I think you're misunderstanding what I wrote. :-) The point isn't that the light gets reflected, the point is that the waveform of the light pulse (or steady wavetrain, whichever) takes on a fundamentally different form from the energy source. Thus communicating the original signal becomes difficult or perhaps even impossible, because by the time it gets to the receiving end it has mutated into a very different waveform.
Or perhaps you're taking issue with my interpretation of the equations, which is perfectly understandable. I think at a fundamental level we actually agree. We could save ourselves the trouble if you read the paper yourself and looked at the differential equations and their solutions as presented there; it makes it quite clear that there is something unique about 3D that causes wave propagation to retain the pristine form of the original signal, whereas in all other dimensions some kind of fundamental alteration occurs by the time the signal reaches the receiver, in odd dimensions as a derivative of the original waveform, and in even dimensions a far more complex alteration that likely makes recovering the original signal very difficult, if not impossible.

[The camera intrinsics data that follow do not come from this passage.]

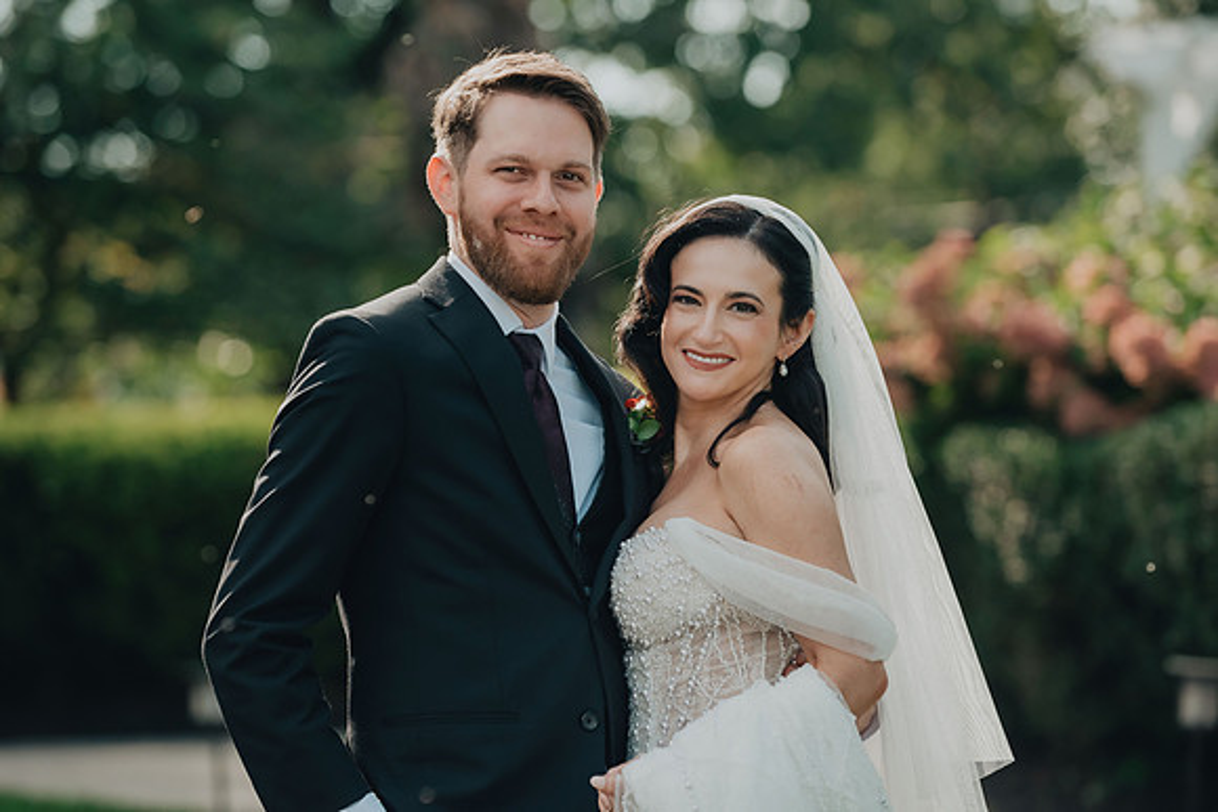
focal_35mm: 170
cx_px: 609
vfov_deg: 8.1
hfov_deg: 12.1
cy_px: 406
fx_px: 5753
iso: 800
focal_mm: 170
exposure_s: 1/2000
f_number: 4
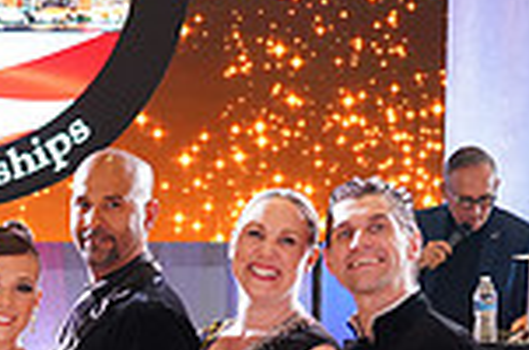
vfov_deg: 10.2
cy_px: 481
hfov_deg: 15.4
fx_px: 1921
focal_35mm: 131
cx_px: 11
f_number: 4
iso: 1600
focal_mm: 34
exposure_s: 1/160
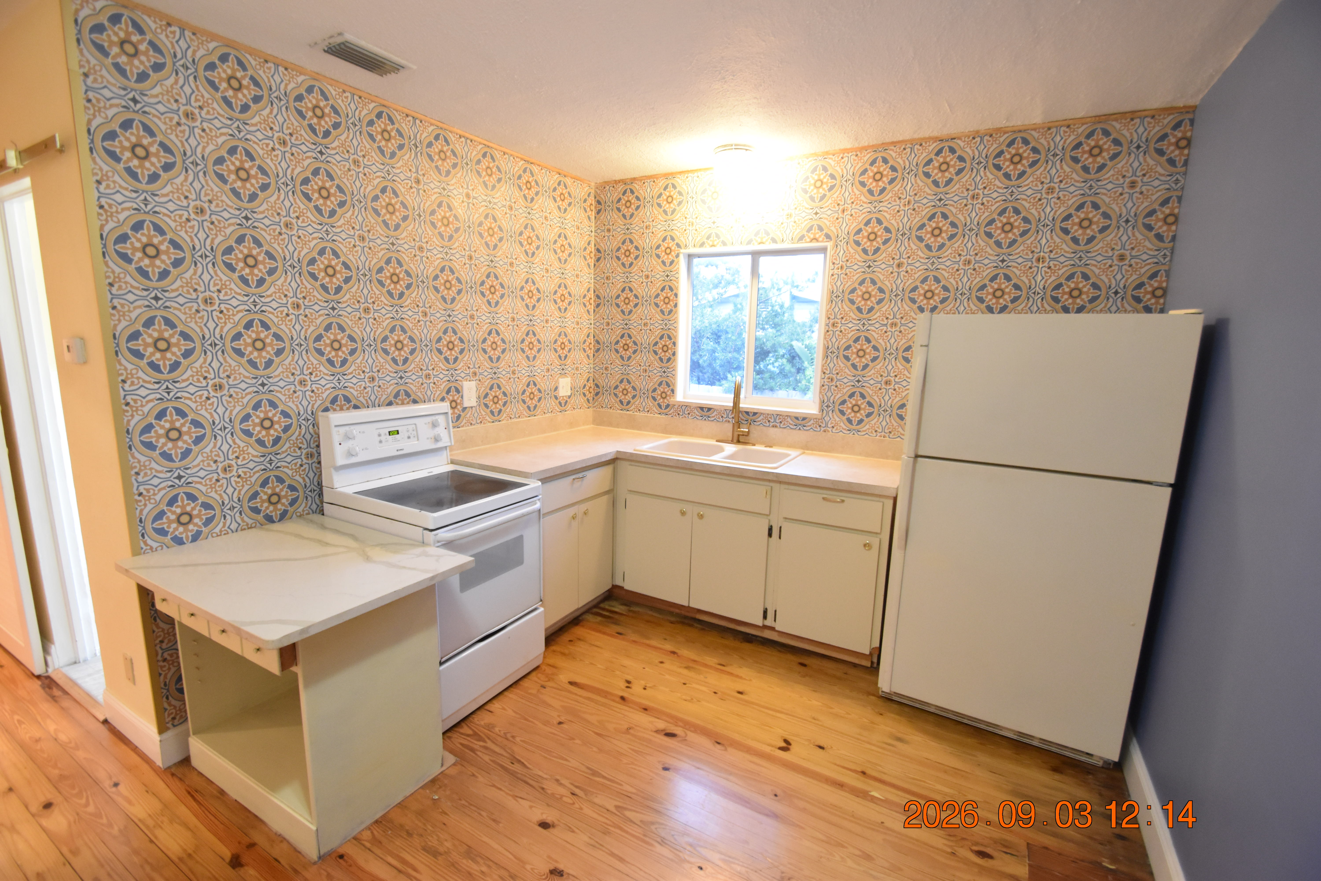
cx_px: 660
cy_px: 440
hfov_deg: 100.4
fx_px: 550
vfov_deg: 77.3
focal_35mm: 15
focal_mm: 10
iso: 1800
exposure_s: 1/60
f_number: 3.5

quickfur wrote:And that's not to mention that there are no stable orbits in 4D (except for the perfect circle, which is so unlikely it probably will never happen -- the slightest deviation causes the planet to either crash into the star or fly off into cold, dark space), which means things like galaxies and solar systems are unlikely to exist in 4D.
Well, that's only true for a 4D universe with otherwise identical physical laws to our own universe. We shouldn't talk about it, as if it was a general property of 4D. A lot of fine-tunig is necessary in 3D to produce a universe where solar systems and stable matter can exist. Adding a forth spacial dimension reshuffles the pack, a 4D universe needs different physics in order to form complex matter.
Of course the context is that we're talking about identical (or at least analogous) physical laws to our own universe here! Otherwise what do planetary orbits even mean?? In a 4D universe with fundamentally different physical laws to our own, it seems meaningless, or at least presumptuous, to even speak of planets, as if they necessarily exist under arbitrary physical laws! For that matter, what does "matter" even mean? How are we so sure that such a thing would even exist in a 4D universe that operates according to completely alien physical laws?